The set of techniques and methods for obtaining classifiers and recognisers has a very solid and well established base. We are witnessing a proliferation of works which update concepts and apply them to real problems. The common factor of these initiatives lies in the fact that society poses new and more complex problems that require new formulas that take into account their specificities. For example, the web is an example of the application domain in which: a) the fruitlessness of potential spaces of representation, b) the vastness of the (representative) sets of examples, and c) the heterogeneity of the different problems that may arise, make any classical solution unsuitable to recognise patterns in this context. If we add applications where textual or hypertextual information is combined with visual information, the level of complexity grows enormously.
The main objectives of this course of action are: the classification methods based on examples (nearest neighbours, support vector machines and RBF neural networks); the selection of attributes and prototypes; multiple classifier systems: bagging, boosting; scalable classifiers; incremental classification and continuous learning systems; heterogeneous clustering; semi-supervised clustering; principal components and independent components in classification; text, hypertext and visual data mining applications; biometric applications; information classification and retrieval in large databases; efficient search and indexing algorithms.
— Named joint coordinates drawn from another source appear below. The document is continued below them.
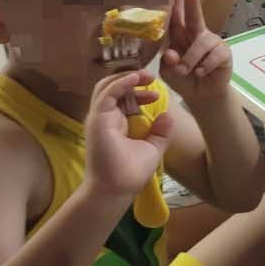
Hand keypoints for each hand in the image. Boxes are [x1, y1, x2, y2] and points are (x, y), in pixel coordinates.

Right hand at [85, 69, 172, 200]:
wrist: (116, 190)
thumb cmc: (131, 173)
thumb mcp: (152, 148)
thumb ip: (160, 132)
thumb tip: (167, 115)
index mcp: (116, 124)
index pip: (123, 99)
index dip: (139, 92)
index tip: (156, 95)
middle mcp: (105, 118)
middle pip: (113, 88)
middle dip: (131, 79)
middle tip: (151, 77)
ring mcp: (99, 118)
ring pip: (106, 86)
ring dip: (126, 77)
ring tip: (145, 75)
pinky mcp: (97, 120)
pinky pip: (107, 94)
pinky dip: (121, 83)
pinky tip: (135, 78)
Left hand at [161, 0, 232, 107]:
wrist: (202, 95)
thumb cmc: (183, 79)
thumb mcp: (169, 72)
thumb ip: (167, 62)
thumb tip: (171, 53)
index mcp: (179, 35)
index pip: (174, 14)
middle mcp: (195, 33)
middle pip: (193, 16)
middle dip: (191, 3)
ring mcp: (211, 41)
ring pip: (201, 42)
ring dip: (190, 58)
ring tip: (185, 71)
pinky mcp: (223, 52)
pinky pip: (213, 55)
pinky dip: (204, 65)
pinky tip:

Images are highly redundant because a spatial or temporal portion of the signals can be predicted from its environment. In order to optimise the way in which information is processed, any biological or artificial system dedicated to the analysis of natural images must organise its sensors so as to maximize the independence of its answers. This hypothesis, which links fundamentally the Information Theory, Statistical Pattern Recognition and the computational models of Human Vision, is the central point of this research.
The general objective of this line of work is to deepen the understanding of the statistics of images and natural sequences to explain the functioning of biological vision systems and propose innovative solutions in many applications of image processing and artificial vision where the core of the problem is the selection of an efficient signal representation. The link between the proposed solutions is the inspiration of the algorithms in human vision models assuming that biological solutions have evolved for the optimal treatment of natural images.
The basic and applied areas in which we have been working show this interaction between human visual system models, the statistics of natural images and image processing applications: (i) Image and video compression, (ii) Motion Estimation (iii) Image restoration, (iv) Techniques for image databases and coding (selection of the representation of texture and colour, and distance measures), (v) Characterisation of the human visual system behaviour.

The key in visual information retrieval is based on an adequate representation of the visual content of the images. Low-level visual aspects such as colour, texture, shape, spatial relationships and motion along with other high-level aspects such as the meaning of objects and scenes are used as keys for retrieval of images on the database. The use of visual information in searches arises from the limitations of text-based classic retrieval systems, which are not suitable for modeling the perceptual proximity between images.
The basic theoretical goals of this line are: (i) To propose new low-level descriptors about shape, size and texture based on size distributions on grey-level and colour images, (ii) To develop similarity models inspired on fuzzy logic that incorporate psychological aspects closer to the human judgment of similarity, in collaboration with the RTIS group. The practical objectives are: (i) Applications in ceramics: evaluate the descriptors and the proposed measures on database of ceramic tiles (we chose this application because of its enormous importance in the Valencian Community); (ii) Application to medical images: obtain information to compare a pathology among a specific number of patients with similar characteristics, or to monitor their evolution compared with other patients (particularly in corneas databases).

The fundamental scientific interests of this line are related to the signal acquisition and processing of sensors installed on mobile robots. We are currently working with a prototype built by members of the group, which includes ultrasonic and infrared sensors and cameras. The objective is to determine the location of the robot in its environment, to build maps as large and useful as possible, and to link as directly as possible the sensor signals to the control commands for the actuators, closing the sensorimotor feedback loop at the lowest possible level.
This allows for the integration of the various modules in predominantly active control architectures, though the actual framework of the robot, with a suitable modified core operating system, allows to perform simple tests of randomised control architectures, from the completely hierarchical to the completely reactive ones. These fundamental objectives are translated into other more specific, such as:
(i) The introduction of new types of sensors, or the use of regular sensors in an alternative way. (ii) Research on the processing of visual signals (images) provided by a camera on the robot, using appropriate hardware, specifically programmable logic (FPGAs), which implement useful vision algorithms such as the detection of moving objects (independent of the motion of the robot) or the determination of time-to-impact of the mobile robot with a potential obstacle. (iii) The test of different control architectures. The modification of the Linux operating system core makes it possible to easily test functional, reactive and mixed architectures. (iv) The progressive replacement of classic robot control for neural control, using neural network models (in particular, the CMAC).